The task: Transcribe the listing below only from the line with "ejendomshandler ved at kræve tilbud i d" up to and including the line with "situación es escandalosa.".
(Beginning of Provided data)
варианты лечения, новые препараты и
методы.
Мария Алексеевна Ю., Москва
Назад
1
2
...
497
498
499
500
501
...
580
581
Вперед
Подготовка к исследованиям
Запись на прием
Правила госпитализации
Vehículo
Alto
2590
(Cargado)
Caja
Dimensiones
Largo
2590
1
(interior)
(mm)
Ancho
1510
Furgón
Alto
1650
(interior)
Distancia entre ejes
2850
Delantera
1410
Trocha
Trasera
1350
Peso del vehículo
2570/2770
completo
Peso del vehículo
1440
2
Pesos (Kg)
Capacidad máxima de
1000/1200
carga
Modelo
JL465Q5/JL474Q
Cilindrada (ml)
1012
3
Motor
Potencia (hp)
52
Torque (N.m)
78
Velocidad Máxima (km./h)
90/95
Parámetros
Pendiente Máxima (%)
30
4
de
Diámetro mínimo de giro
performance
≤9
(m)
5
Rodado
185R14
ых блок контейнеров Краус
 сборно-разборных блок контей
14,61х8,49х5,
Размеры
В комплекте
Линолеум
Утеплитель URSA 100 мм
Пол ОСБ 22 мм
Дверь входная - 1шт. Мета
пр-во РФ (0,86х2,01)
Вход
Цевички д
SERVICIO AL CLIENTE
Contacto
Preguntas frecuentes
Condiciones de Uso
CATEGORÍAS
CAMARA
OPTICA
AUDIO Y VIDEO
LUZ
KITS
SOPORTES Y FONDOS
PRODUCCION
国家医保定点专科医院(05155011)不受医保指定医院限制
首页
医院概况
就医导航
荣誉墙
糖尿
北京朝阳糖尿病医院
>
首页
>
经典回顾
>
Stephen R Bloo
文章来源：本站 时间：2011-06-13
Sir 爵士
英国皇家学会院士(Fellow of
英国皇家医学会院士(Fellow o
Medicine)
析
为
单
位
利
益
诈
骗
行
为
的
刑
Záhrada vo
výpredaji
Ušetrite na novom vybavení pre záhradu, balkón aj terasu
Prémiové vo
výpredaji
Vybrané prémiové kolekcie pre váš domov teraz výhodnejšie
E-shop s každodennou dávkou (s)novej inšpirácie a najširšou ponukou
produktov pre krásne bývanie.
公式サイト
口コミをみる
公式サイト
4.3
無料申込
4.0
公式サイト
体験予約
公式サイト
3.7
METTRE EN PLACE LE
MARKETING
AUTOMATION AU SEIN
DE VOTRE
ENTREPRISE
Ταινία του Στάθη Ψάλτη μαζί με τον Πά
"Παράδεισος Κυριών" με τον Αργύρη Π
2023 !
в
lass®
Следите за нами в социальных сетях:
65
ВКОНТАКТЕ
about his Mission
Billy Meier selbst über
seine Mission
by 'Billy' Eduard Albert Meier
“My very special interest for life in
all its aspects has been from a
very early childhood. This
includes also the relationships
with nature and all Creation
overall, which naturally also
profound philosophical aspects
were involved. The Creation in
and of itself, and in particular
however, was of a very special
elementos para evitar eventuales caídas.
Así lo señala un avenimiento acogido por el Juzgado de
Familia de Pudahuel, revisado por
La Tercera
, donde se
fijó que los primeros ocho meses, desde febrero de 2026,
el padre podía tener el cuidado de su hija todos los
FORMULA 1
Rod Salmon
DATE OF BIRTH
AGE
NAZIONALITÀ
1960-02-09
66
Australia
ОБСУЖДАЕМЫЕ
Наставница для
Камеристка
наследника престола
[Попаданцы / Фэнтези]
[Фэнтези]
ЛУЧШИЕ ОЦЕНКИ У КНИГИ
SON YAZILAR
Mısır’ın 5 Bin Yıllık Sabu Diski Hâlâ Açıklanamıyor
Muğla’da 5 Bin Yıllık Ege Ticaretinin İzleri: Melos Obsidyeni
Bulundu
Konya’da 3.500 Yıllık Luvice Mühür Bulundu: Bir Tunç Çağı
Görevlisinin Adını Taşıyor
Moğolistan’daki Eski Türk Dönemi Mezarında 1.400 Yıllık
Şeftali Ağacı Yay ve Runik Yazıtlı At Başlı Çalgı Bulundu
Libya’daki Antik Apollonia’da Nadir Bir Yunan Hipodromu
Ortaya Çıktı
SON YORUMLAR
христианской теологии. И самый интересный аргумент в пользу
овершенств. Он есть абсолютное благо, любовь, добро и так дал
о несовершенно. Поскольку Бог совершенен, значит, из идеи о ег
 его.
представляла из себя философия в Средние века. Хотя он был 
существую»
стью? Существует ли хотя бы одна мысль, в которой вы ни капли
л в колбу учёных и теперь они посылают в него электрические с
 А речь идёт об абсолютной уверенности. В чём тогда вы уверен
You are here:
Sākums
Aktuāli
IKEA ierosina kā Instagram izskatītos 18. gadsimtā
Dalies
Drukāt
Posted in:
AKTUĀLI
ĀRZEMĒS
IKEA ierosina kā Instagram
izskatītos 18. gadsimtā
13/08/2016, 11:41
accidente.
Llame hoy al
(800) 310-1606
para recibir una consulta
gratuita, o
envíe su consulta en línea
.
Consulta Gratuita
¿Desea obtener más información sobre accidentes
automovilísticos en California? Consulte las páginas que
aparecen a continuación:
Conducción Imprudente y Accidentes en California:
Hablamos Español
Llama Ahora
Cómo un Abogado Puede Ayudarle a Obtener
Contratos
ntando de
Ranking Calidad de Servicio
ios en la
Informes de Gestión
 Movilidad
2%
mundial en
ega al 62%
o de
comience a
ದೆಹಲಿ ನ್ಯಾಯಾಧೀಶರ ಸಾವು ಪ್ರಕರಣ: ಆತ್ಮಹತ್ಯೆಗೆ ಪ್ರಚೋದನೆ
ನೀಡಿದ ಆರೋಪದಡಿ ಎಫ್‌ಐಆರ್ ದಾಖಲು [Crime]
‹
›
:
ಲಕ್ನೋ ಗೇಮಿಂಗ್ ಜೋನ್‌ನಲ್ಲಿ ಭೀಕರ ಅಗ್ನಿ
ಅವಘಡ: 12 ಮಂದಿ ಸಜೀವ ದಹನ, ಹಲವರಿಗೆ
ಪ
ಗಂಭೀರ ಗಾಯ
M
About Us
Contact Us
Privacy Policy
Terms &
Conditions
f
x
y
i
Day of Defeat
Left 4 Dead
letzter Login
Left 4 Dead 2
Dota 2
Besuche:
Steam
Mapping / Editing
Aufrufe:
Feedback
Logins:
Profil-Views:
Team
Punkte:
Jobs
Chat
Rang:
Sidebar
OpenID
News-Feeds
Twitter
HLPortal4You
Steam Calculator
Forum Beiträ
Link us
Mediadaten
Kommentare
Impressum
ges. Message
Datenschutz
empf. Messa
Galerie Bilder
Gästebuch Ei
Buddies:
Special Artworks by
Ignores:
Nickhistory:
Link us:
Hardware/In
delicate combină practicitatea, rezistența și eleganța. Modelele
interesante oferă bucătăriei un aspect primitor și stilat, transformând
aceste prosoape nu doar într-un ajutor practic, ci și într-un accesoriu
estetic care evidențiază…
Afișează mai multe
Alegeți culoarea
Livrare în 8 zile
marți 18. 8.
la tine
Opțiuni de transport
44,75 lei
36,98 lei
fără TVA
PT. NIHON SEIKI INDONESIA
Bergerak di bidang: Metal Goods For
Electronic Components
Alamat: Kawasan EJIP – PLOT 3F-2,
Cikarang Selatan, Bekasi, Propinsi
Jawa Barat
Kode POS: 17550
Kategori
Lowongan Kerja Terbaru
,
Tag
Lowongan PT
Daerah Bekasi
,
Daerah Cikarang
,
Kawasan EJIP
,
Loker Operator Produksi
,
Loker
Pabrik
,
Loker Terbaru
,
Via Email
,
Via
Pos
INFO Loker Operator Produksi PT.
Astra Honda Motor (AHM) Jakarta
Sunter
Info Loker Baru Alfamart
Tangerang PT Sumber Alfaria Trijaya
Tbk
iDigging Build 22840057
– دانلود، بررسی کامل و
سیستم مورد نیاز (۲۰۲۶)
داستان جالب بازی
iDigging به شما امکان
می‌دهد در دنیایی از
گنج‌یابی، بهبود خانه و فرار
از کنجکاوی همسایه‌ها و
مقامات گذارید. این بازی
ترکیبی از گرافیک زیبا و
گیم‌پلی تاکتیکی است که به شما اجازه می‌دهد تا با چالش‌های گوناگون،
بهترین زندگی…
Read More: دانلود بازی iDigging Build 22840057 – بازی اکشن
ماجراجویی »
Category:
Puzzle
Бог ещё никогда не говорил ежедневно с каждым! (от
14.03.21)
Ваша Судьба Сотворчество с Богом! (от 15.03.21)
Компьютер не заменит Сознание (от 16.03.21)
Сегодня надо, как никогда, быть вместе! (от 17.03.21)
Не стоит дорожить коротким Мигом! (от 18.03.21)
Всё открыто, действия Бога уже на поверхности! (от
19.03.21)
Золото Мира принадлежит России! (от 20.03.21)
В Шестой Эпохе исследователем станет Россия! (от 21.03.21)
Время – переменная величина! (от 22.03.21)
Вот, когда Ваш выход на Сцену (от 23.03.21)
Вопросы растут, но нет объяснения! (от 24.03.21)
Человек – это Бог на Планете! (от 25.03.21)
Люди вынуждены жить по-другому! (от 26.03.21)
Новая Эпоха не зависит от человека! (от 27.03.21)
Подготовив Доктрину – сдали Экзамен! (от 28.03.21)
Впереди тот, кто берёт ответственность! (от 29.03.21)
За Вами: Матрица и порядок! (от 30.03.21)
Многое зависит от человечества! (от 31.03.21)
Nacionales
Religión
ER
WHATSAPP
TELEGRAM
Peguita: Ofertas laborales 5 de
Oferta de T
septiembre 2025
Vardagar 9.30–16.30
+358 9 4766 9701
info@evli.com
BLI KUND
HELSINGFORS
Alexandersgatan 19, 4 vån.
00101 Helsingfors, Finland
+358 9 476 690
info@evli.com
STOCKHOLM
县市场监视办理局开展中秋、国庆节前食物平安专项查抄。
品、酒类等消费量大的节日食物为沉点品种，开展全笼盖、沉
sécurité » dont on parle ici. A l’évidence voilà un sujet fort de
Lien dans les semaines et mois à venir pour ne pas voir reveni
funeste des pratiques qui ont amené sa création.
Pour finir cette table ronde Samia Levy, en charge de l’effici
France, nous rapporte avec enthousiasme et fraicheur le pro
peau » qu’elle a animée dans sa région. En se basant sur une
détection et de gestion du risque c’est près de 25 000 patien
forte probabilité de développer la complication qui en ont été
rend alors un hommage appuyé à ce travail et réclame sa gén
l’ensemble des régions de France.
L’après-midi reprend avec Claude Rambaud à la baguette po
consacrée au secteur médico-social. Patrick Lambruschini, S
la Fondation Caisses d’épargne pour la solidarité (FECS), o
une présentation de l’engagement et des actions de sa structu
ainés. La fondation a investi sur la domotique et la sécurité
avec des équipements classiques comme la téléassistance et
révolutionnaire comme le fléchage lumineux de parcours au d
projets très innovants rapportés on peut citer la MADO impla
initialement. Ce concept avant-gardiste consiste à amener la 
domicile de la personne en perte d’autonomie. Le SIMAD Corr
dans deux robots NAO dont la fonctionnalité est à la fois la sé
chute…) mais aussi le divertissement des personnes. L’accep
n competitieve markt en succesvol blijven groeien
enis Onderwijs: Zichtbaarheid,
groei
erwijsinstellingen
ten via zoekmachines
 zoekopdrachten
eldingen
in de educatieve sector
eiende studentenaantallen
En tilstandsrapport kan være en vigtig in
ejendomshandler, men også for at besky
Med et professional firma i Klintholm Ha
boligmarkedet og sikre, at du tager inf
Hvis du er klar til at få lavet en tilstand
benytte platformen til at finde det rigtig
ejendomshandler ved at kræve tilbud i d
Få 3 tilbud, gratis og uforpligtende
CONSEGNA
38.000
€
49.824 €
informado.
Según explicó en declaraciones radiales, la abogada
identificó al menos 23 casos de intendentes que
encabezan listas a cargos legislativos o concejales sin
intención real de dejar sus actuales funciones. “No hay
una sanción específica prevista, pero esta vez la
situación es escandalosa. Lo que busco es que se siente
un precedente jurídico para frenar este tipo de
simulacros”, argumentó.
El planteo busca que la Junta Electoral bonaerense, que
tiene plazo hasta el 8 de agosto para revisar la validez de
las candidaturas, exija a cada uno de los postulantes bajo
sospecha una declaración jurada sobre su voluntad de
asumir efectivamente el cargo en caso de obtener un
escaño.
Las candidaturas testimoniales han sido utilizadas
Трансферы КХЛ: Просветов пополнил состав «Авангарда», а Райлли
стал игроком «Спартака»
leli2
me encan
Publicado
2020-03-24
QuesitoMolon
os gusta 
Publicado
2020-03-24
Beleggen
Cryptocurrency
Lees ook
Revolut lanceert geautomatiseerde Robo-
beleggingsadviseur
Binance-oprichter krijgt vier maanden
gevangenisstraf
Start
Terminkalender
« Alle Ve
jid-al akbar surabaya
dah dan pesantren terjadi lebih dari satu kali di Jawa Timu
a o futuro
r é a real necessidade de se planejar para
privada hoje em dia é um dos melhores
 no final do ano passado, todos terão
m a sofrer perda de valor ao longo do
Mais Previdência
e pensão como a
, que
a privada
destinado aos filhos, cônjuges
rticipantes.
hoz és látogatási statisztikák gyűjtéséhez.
(End of Provided data)
Exercise solution:
ejendomshandler ved at kræve tilbud i d
Få 3 tilbud, gratis og uforpligtende
CONSEGNA
38.000
€
49.824 €
informado.
Según explicó en declaraciones radiales, la abogada
identificó al menos 23 casos de intendentes que
encabezan listas a cargos legislativos o concejales sin
intención real de dejar sus actuales funciones. “No hay
una sanción específica prevista, pero esta vez la
situación es escandalosa. Lo que busco es que se siente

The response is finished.